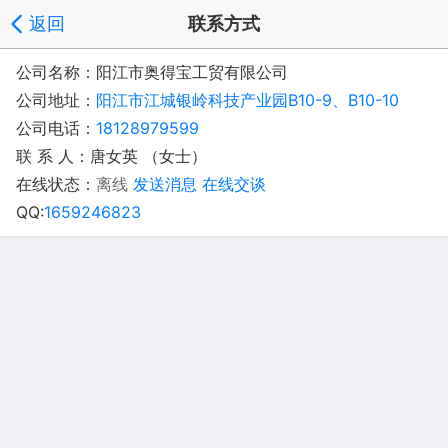
返回
联系方式
公司名称：阳江市奥得宝工贸有限公司
公司地址：
阳江市江城银岭科技产业园B10-9、B10-10
公司电话：
18128979599
联 系 人：唐女英 （女士）
在线状态：
离线
发送消息
在线交谈
QQ:
1659246823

→ **Your assignment**:
Give back every line of the material above word for word, leaving out the pictures.

→ **Answer area**:
返回
联系方式
公司名称：阳江市奥得宝工贸有限公司
公司地址：
阳江市江城银岭科技产业园B10-9、B10-10
公司电话：
18128979599
联 系 人：唐女英 （女士）
在线状态：
离线
发送消息
在线交谈
QQ:
1659246823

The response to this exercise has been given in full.